I play World of Warcraft online. My frame rate stinks. The best I get is upper 20's. Usually I am running 19 or 20 FPS and often it drops to 5-15 FPS.

My PC is:

Xp
2.6GHZ
1024 ram
Nvidia 6600


----------



## Jones (Jul 28, 2005)

There are only two ways to solve this problem:

1 - Lower the resolution and graphics settings

2 - Upgrade your graphics card

**EDIT** - You also said 'online' right? In that case, check your connection speed and check to see if you have a very high ping time to the server your're playing on. This can cause slow gameplay, but your problem is more than likely related to your graphics settings and/or graphics card.


----------



## shujinko (Apr 1, 2006)

Are you using an onboard sound card?
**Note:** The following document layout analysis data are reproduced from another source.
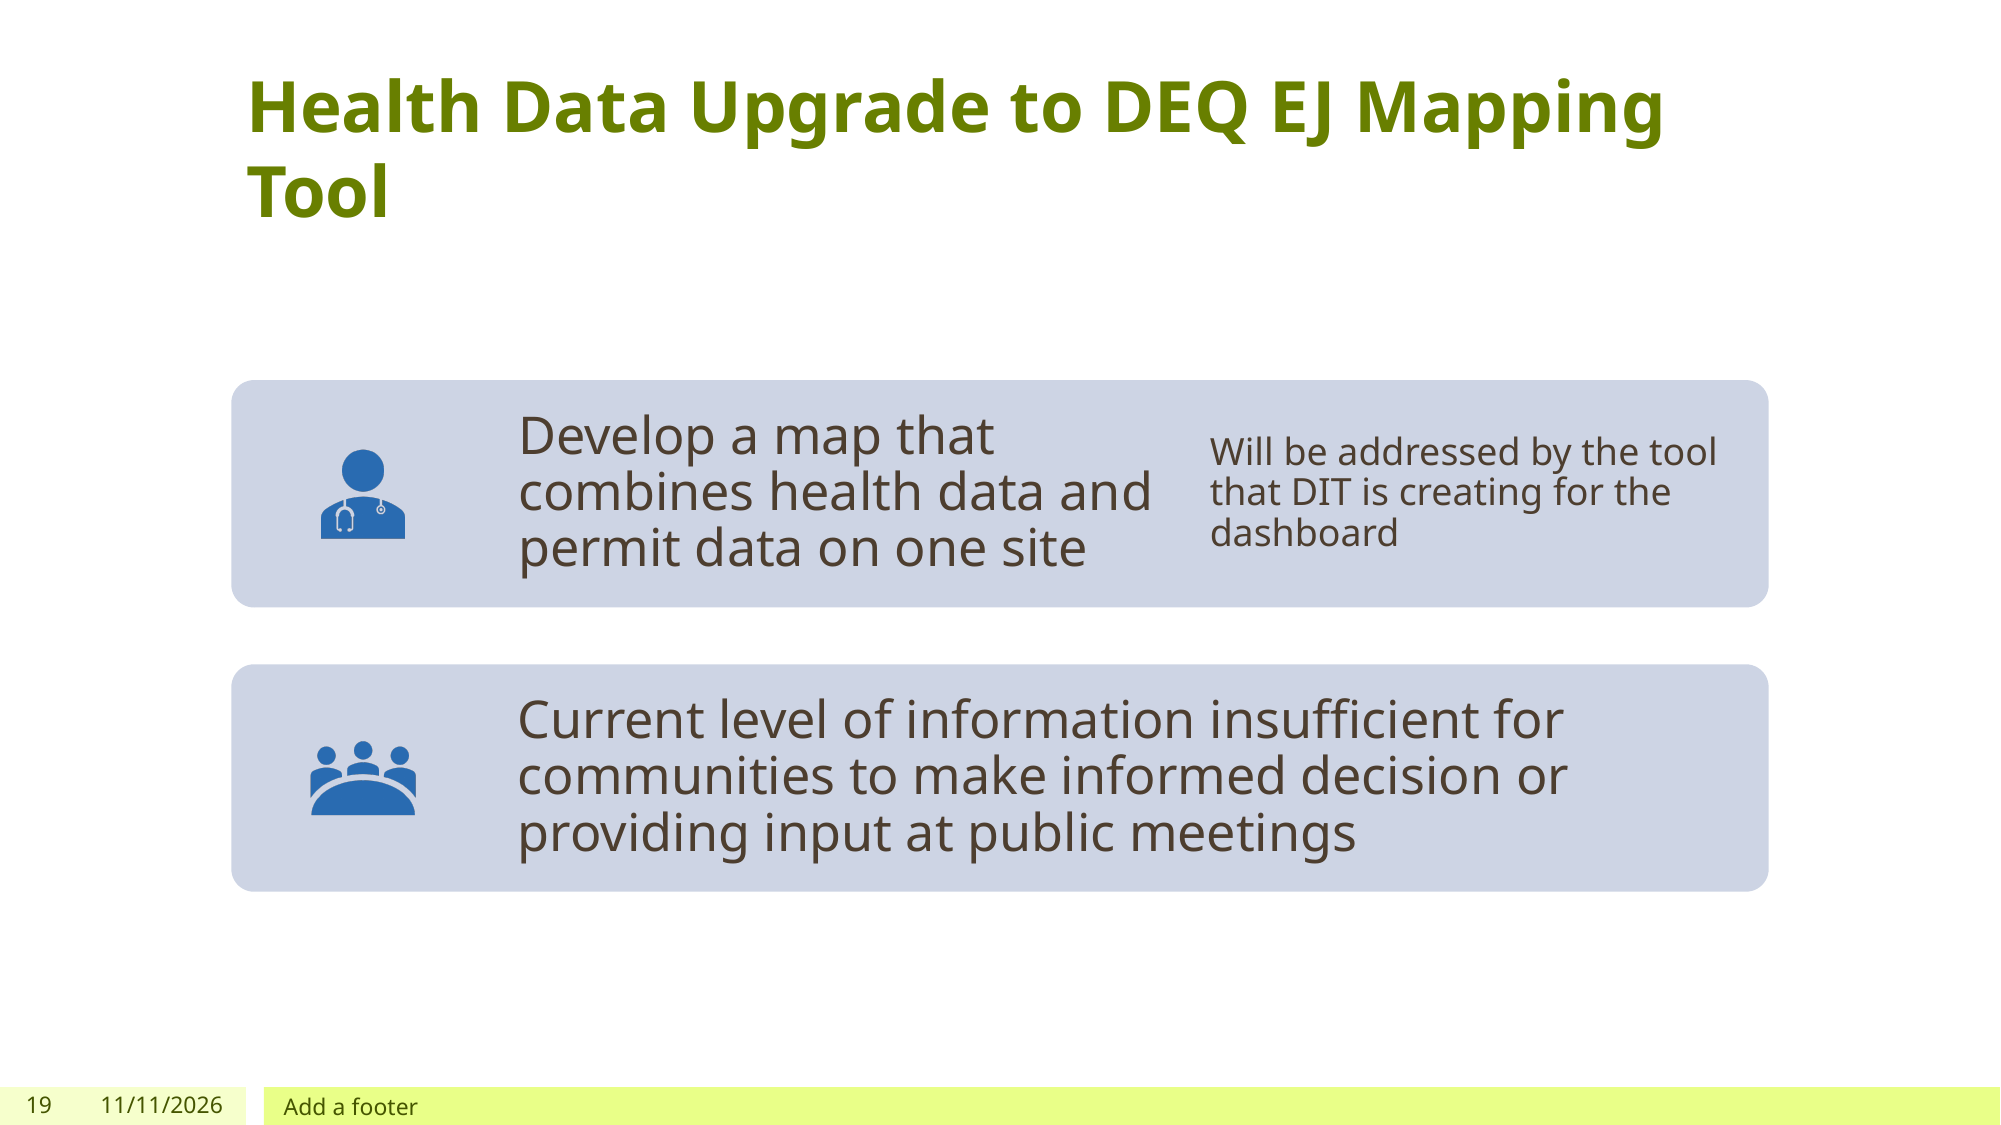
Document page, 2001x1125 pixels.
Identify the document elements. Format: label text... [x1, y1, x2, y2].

title Health Data Upgrade to DEQ EJ Mapping Tool [231, 45, 1769, 240]
footer Add a footer [268, 1087, 1769, 1125]
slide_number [74, 1087, 239, 1125]
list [231, 256, 1769, 1015]
slide_number 19 [0, 1087, 68, 1125]
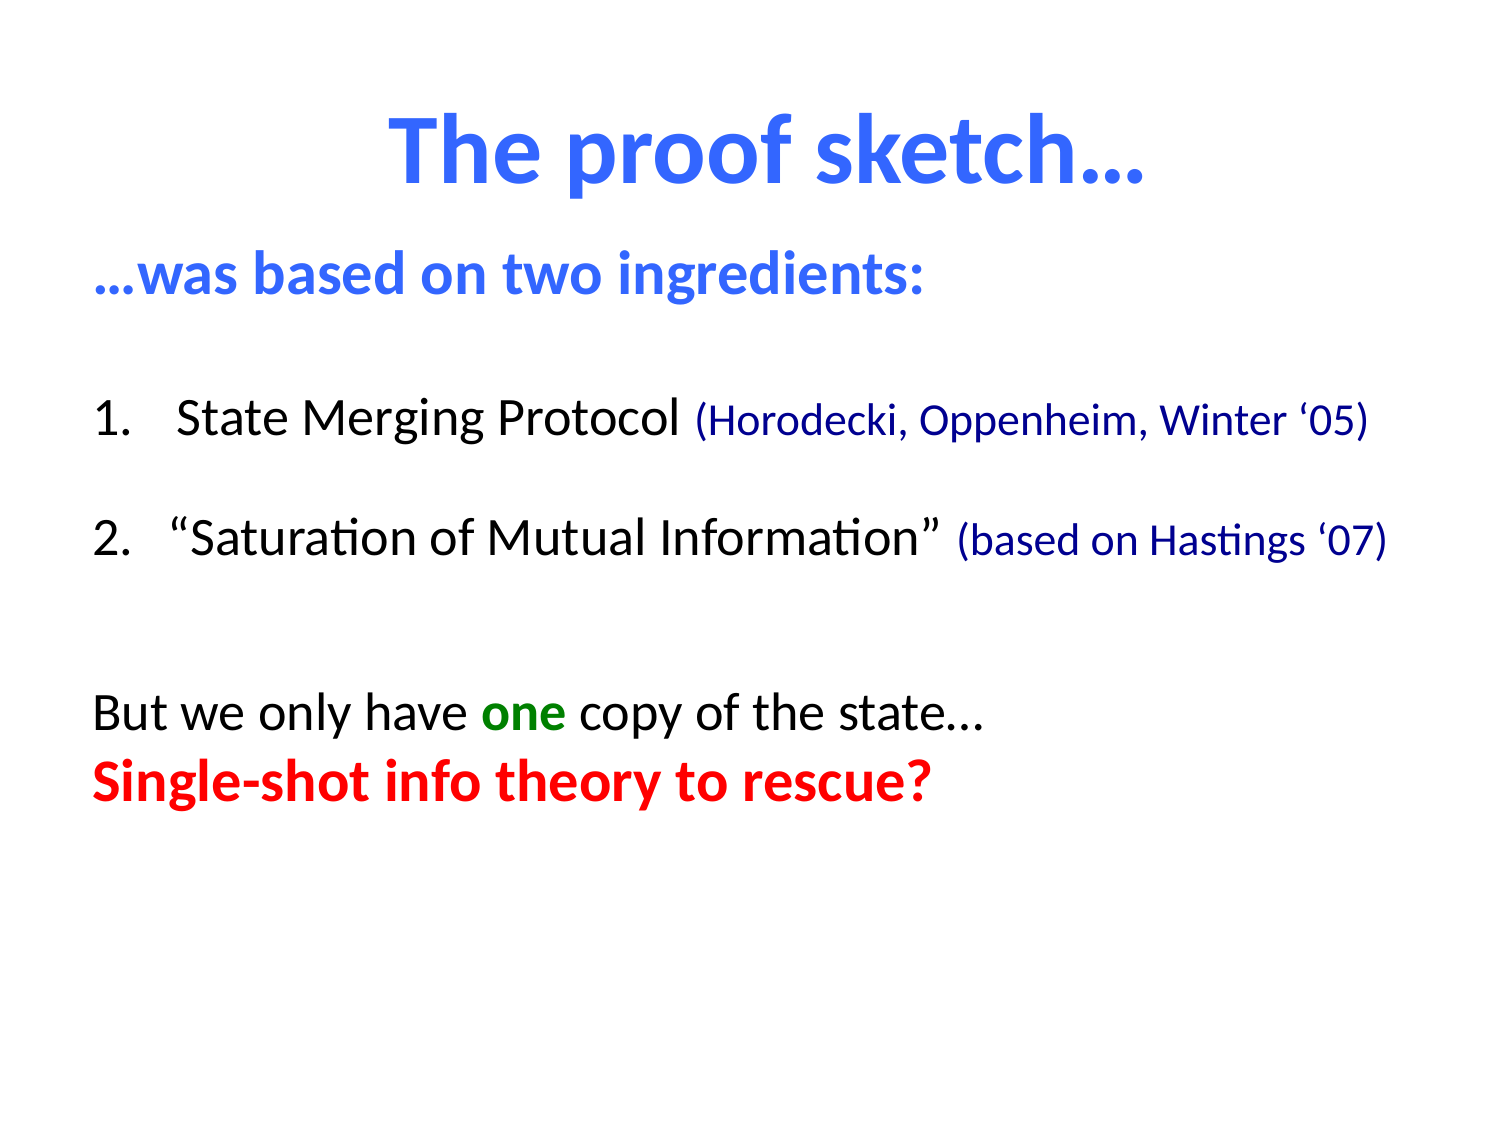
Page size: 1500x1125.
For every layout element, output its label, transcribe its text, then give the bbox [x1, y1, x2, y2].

text_box The proof sketch… [26, 0, 1500, 287]
text_box …was based on two ingredients: State Merging Protocol (Horodecki, Oppenheim, Winter ‘05) “Saturation of Mutual Information” (based on Hastings ‘07) But we only have one copy of the state… Single-shot info theory to rescue? [77, 224, 1480, 1017]
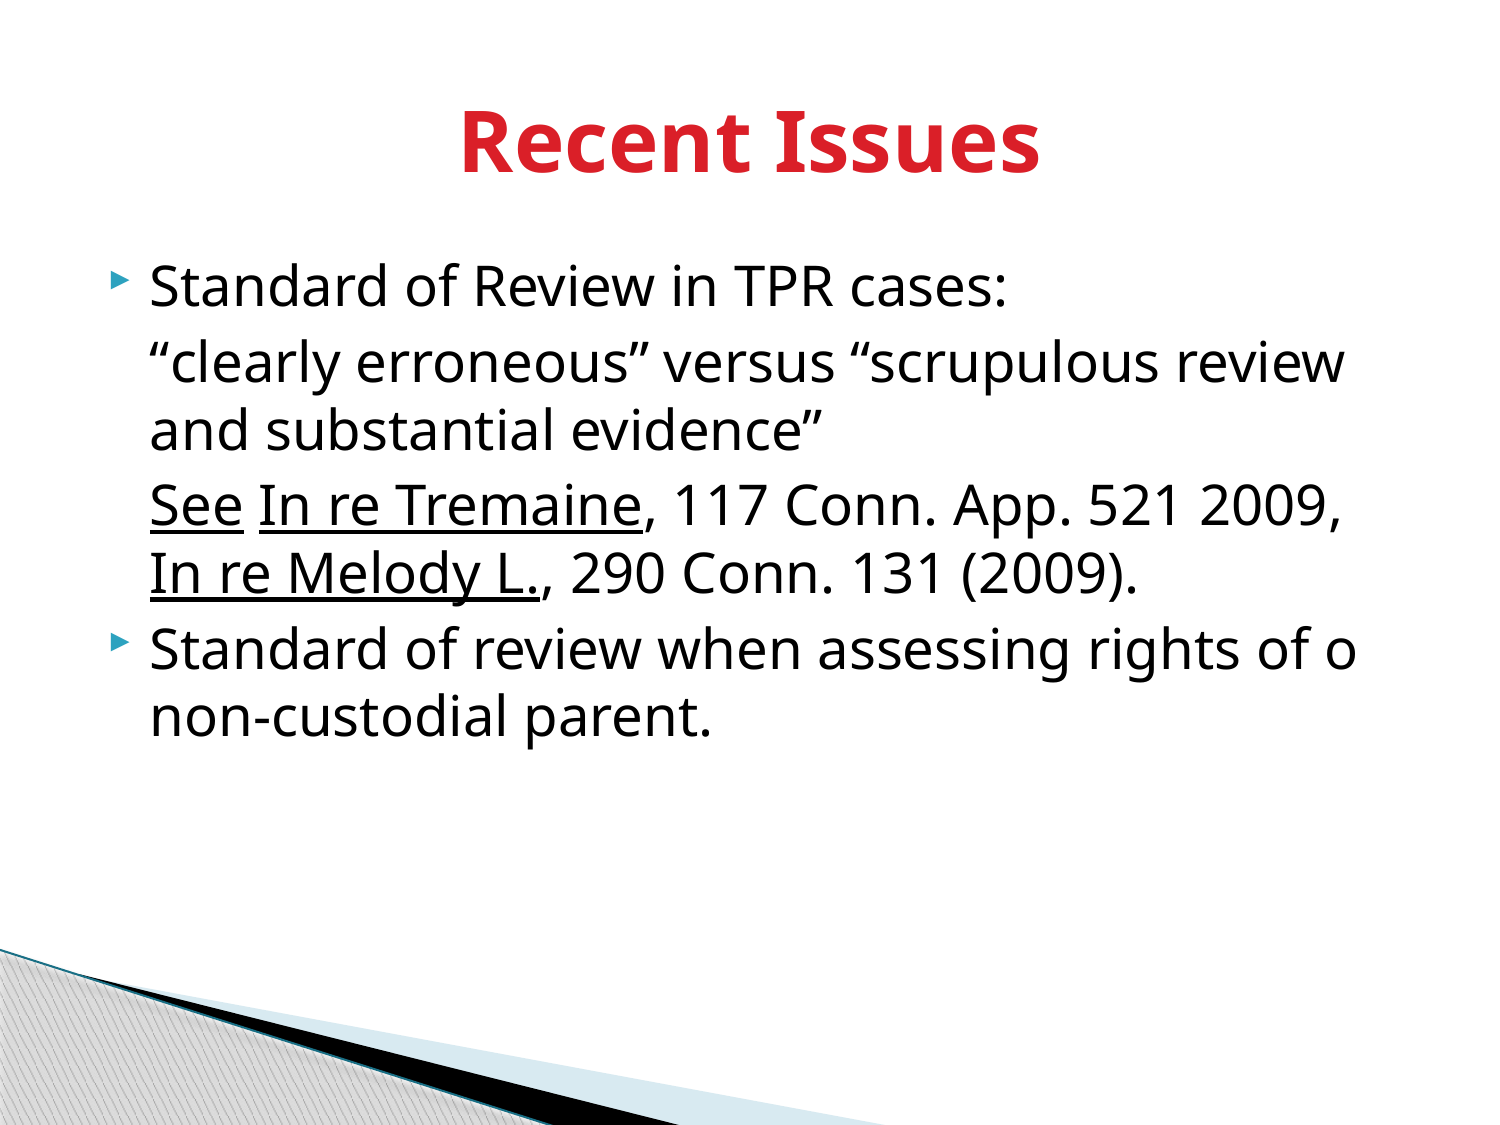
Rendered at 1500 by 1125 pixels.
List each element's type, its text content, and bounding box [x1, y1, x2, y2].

title Recent Issues [75, 45, 1425, 233]
list Standard of Review in TPR cases: “clearly erroneous” versus “scrupulous review and substantial evidence” See In re Tremaine, 117 Conn. App. 521 2009, In re Melody L., 290 Conn. 131 (2009). Standard of review when assessing rights of o non-custodial parent. [75, 243, 1425, 986]
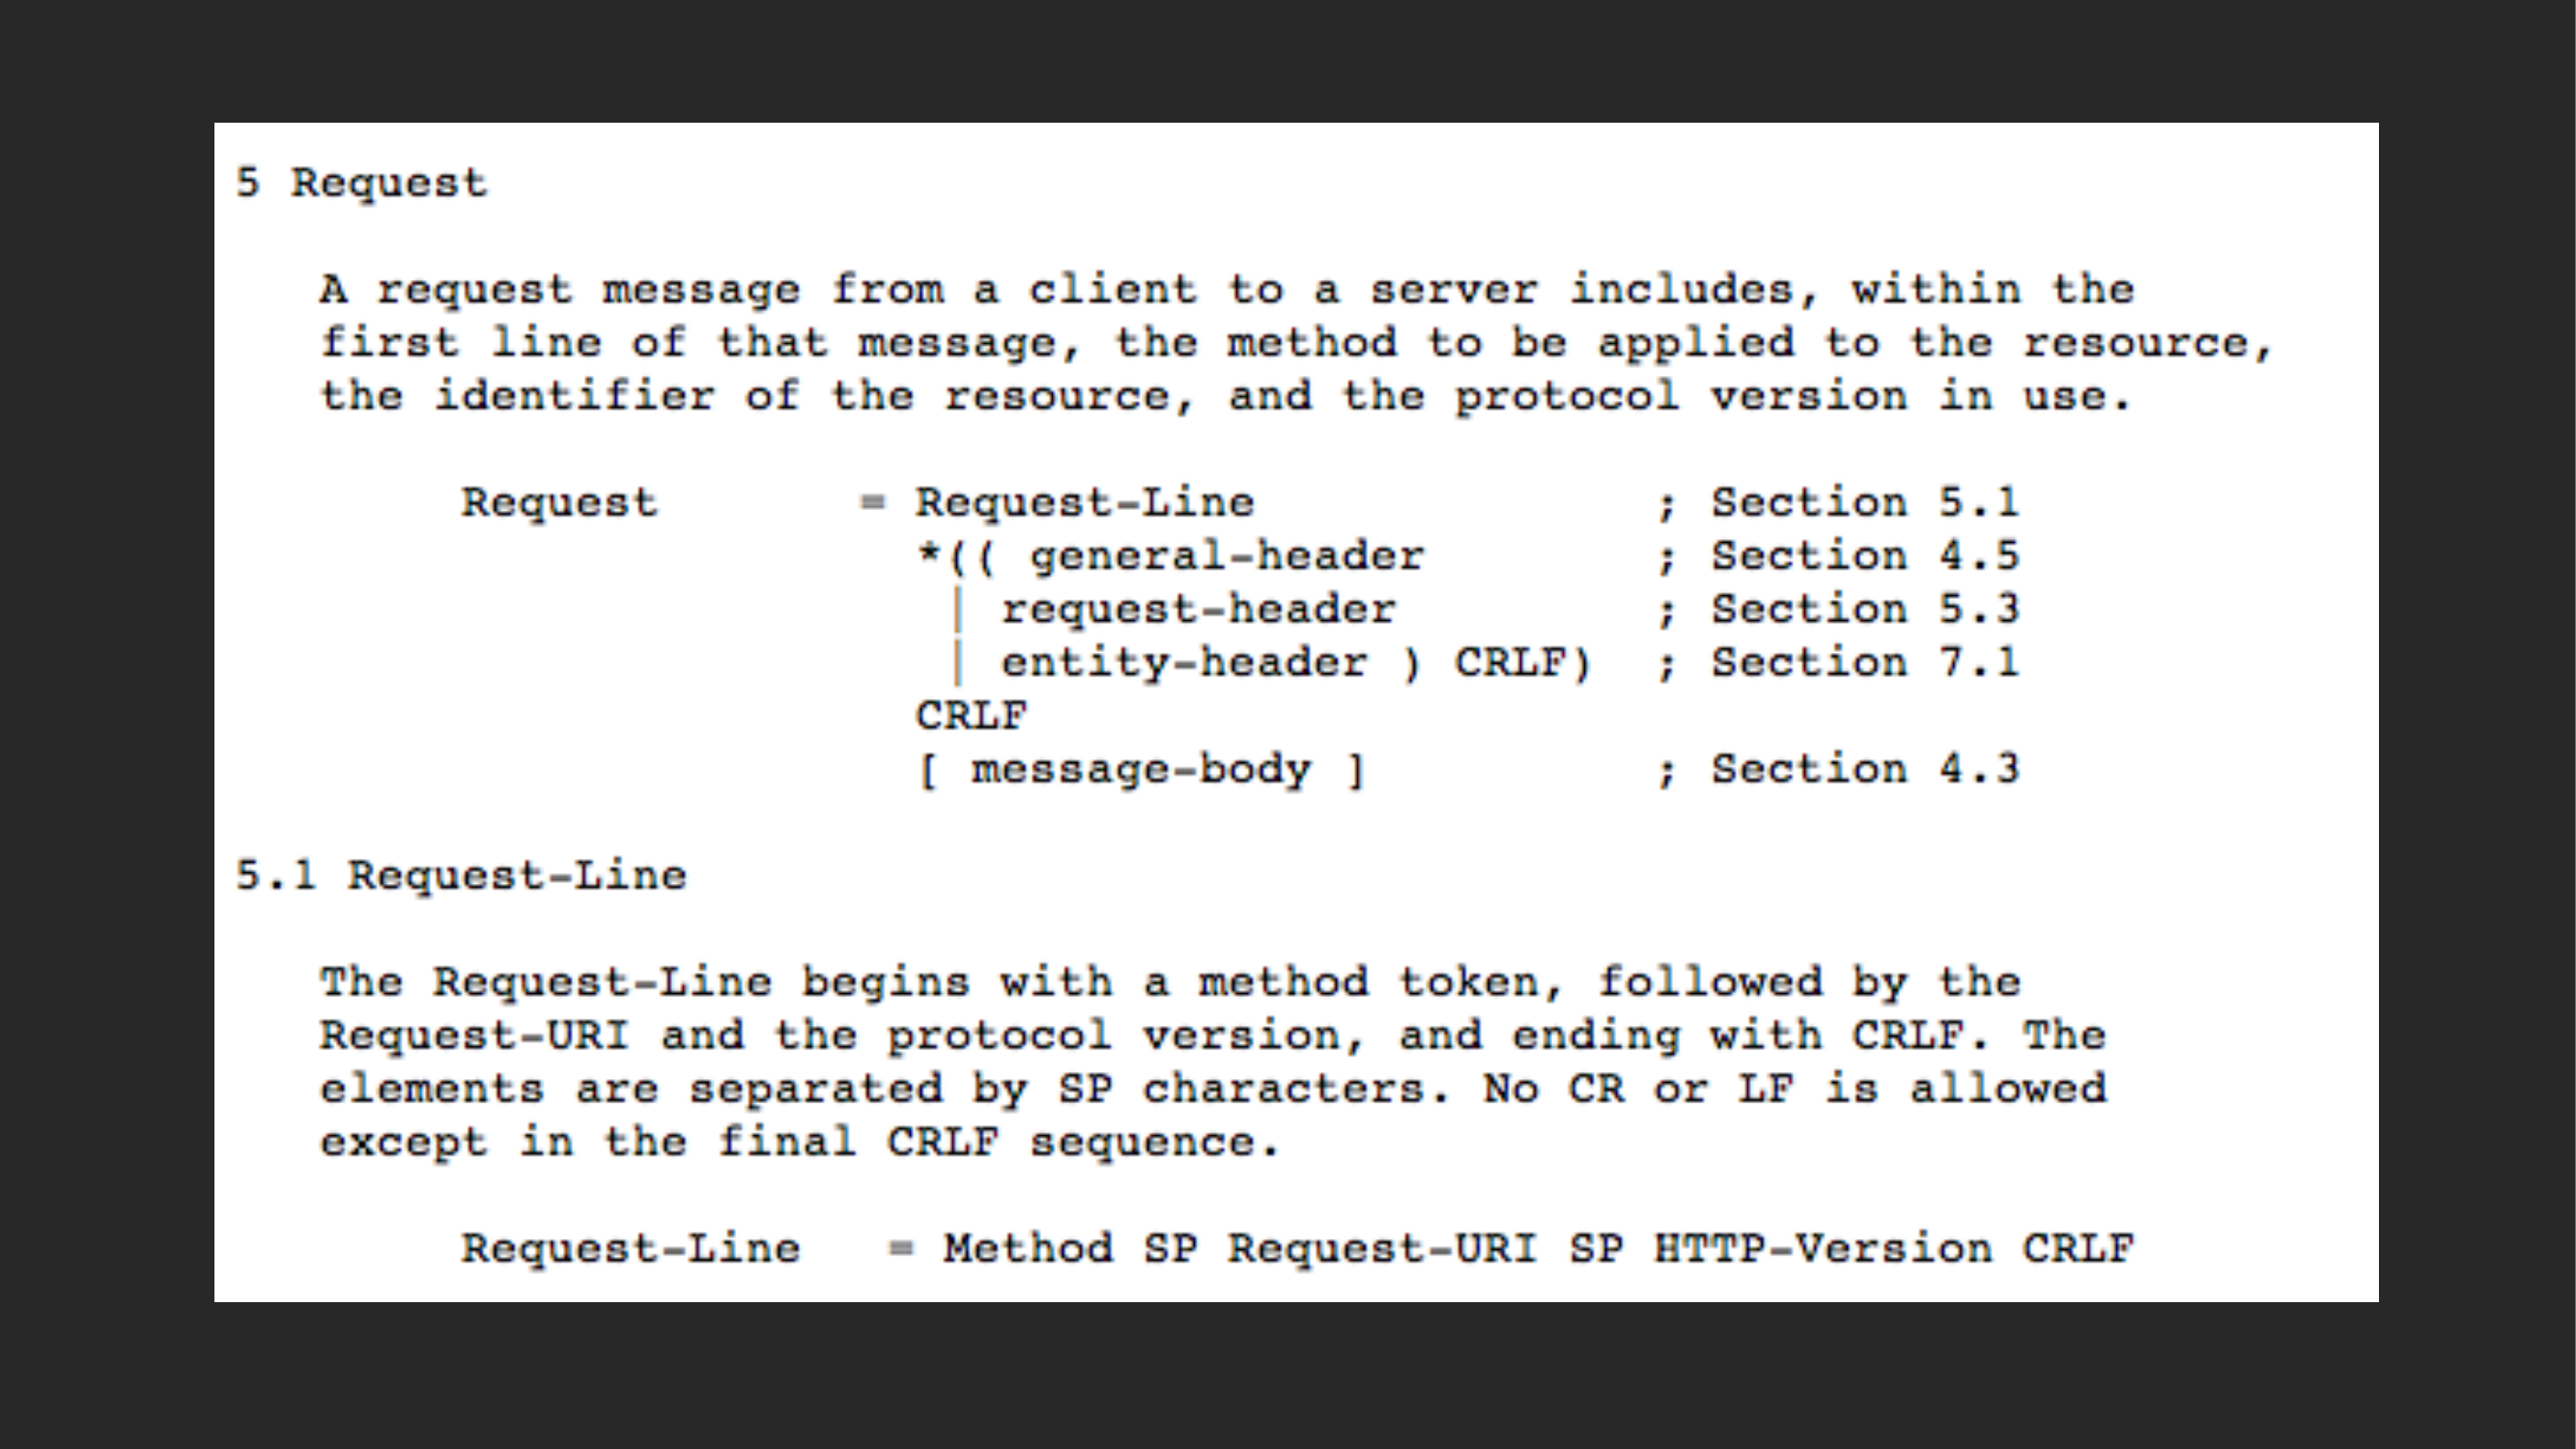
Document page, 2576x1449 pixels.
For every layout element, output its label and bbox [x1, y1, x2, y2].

picture [213, 123, 2379, 1302]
That can suck CPU cycles as well. Try turning check off portions the sound such as Music and Ambiance in Sound Options, or buy a separate sound card to handle sound processing duties. But, yeah, you're probably due for an upgrade soon. With the Intel Core 2 Duo's being so cheap and awesome, now's a good time.


----------



## Fabienne (Aug 5, 2002)

my sound card is the Soundblaster Audigy 4


----------



## Randomname01 (May 7, 2005)

Its probably a graphics related problem, as others have said. Lower the settings in video options. One of the big nasties is terrain distance in that game. I'm running WoW on a very old GeForce 3 Ti 200 (soon to be an 8800), and it shows large performance increases as I drop terrain distance.


----------



## damon666 (Jul 12, 2007)

Well thats funny my computer plays fine on wow i have 20 to 30 framerate out side of towns and in towns and instances i have 50 to 60 frame rate and all i have is a pentium 4 1.8 ghz and a nividia fx 5500 oc with 256 mb video and 768 mb of ram and mos of my graphics is up now tell me why you should get a new pc


----------



## dez_666 (May 30, 2007)

One way to get better framerate: quit WoW. 
getting better framerate while still playing WoW: press WindowsKey+ Pause/Break, go to Advanced, click settings under Performance, then click Adjust for best Performace. your computer will start looking like a windows 2000, but it should help. a bit.
you can also turn off system restore and automatic updates while you're there, as long as you feel comfortable with turning those off.


----------